After 1996, the Sunset Limited was rerouted to south of Phoenix (approaching no closer than Maricopa) due to the desire of Union Pacific to abandon this stretch of track for its through trains between southern New Mexico and southern California.[8] The section of track, now known as the Roll Industrial Lead of the Phoenix Subdivision, on which the derailment took place is now used as storage track only. It could be reactivated in the future if freight traffic increases.
The cause of this wreck have been explored in a couple of major documentaries, including: Why Trains Crash: Blood on the Tracks, “Investigative Reports: Danger on the Rails” and Derailed: America's Worst Train Wrecks.

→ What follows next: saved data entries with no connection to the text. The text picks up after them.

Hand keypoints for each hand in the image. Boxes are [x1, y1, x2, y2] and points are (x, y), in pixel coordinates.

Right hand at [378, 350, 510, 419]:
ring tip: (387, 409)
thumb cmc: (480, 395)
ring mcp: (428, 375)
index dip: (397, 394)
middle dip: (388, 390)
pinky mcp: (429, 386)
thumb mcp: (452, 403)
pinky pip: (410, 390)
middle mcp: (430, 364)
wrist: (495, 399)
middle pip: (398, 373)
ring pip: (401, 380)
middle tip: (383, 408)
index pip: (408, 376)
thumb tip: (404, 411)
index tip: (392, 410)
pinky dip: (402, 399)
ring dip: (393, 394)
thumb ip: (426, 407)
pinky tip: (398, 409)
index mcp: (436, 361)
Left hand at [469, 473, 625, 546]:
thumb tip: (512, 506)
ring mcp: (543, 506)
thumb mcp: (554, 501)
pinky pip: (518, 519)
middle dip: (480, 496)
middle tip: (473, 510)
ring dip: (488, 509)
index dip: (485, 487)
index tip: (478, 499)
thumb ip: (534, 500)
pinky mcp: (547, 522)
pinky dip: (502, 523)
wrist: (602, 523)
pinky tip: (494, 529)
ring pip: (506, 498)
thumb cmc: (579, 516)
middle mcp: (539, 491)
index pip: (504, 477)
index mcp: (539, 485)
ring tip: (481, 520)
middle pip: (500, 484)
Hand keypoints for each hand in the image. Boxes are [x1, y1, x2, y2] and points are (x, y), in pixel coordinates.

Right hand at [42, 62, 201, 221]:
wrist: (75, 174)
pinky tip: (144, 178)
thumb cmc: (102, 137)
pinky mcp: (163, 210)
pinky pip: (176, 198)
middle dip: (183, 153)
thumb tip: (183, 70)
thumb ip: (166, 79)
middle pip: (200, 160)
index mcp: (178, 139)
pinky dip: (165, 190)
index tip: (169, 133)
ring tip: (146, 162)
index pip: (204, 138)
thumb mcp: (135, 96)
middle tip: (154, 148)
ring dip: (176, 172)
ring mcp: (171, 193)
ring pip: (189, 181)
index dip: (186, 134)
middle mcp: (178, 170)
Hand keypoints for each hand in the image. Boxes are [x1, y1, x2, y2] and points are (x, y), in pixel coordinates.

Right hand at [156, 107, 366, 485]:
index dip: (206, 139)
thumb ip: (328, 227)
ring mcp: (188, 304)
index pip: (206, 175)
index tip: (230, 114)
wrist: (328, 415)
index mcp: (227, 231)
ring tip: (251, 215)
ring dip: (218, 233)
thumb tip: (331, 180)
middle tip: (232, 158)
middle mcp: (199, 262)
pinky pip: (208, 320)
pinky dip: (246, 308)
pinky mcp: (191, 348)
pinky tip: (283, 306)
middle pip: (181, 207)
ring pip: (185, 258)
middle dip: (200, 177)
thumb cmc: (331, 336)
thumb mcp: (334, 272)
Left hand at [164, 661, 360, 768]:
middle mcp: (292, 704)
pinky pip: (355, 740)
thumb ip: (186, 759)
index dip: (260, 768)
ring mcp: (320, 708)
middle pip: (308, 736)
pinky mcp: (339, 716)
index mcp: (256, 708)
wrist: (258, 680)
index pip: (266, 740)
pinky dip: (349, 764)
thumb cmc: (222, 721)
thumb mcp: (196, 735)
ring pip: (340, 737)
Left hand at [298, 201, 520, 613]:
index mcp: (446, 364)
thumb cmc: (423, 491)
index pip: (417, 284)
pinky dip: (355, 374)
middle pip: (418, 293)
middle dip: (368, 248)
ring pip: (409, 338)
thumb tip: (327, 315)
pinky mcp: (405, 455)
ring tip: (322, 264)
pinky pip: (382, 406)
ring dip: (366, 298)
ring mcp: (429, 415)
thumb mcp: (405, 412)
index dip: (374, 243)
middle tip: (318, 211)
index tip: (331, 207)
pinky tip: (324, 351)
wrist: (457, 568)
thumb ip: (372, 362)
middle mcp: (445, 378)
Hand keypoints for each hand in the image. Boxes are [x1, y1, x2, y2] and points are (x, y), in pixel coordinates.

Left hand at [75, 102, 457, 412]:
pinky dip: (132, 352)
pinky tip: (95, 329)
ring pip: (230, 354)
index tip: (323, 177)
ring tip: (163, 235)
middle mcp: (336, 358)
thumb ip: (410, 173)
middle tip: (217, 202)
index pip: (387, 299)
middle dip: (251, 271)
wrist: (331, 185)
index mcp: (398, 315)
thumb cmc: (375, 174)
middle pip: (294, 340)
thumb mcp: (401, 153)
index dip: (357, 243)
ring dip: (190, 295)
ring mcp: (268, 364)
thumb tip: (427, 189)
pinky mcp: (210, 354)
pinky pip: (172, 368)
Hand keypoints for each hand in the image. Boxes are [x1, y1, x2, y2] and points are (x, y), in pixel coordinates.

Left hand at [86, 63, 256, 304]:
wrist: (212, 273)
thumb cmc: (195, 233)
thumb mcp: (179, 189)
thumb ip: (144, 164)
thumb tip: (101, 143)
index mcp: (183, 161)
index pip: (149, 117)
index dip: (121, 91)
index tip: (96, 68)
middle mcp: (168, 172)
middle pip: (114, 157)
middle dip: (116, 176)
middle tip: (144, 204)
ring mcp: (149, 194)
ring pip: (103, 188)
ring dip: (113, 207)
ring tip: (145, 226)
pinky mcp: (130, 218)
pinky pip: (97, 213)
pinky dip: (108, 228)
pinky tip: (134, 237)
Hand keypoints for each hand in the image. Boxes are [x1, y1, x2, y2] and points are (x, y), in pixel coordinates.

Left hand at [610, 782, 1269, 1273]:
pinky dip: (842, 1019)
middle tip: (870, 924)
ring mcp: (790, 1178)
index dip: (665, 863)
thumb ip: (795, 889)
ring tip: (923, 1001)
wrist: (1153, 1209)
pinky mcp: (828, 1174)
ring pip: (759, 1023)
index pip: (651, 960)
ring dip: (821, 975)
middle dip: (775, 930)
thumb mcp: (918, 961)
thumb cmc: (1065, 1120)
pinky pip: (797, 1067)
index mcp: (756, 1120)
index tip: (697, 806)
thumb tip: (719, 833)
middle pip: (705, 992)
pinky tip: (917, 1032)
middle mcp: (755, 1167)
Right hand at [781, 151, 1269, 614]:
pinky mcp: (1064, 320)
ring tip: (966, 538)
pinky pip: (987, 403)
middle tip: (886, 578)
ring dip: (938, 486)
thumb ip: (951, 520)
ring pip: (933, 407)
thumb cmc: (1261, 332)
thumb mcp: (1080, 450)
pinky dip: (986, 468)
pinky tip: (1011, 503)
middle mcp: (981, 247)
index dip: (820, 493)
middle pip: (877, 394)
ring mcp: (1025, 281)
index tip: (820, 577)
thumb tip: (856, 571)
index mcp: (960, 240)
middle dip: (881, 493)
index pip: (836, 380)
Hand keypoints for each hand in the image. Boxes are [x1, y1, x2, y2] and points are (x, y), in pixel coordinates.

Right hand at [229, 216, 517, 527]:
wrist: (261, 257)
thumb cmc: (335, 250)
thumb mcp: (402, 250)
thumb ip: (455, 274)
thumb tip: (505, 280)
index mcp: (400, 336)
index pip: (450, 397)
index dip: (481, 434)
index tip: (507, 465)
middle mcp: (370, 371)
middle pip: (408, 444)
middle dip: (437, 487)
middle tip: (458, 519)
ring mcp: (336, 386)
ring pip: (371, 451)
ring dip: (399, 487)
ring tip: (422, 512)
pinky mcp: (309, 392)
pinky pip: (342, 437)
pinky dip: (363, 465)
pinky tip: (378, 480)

It has also been featured on the May 10, 1996, episode of Unsolved Mysteries.[9] and Parcasts’ Conspiracy Theories podcast on Spotify on April 17, 2024.
The case remains unsolved. On April 10, 2015, the Phoenix office of the FBI announced a reward of $310,000 for information about the derailment leading to the capture of those responsible.[10] The reward is still outstanding as of 2024[update].[11]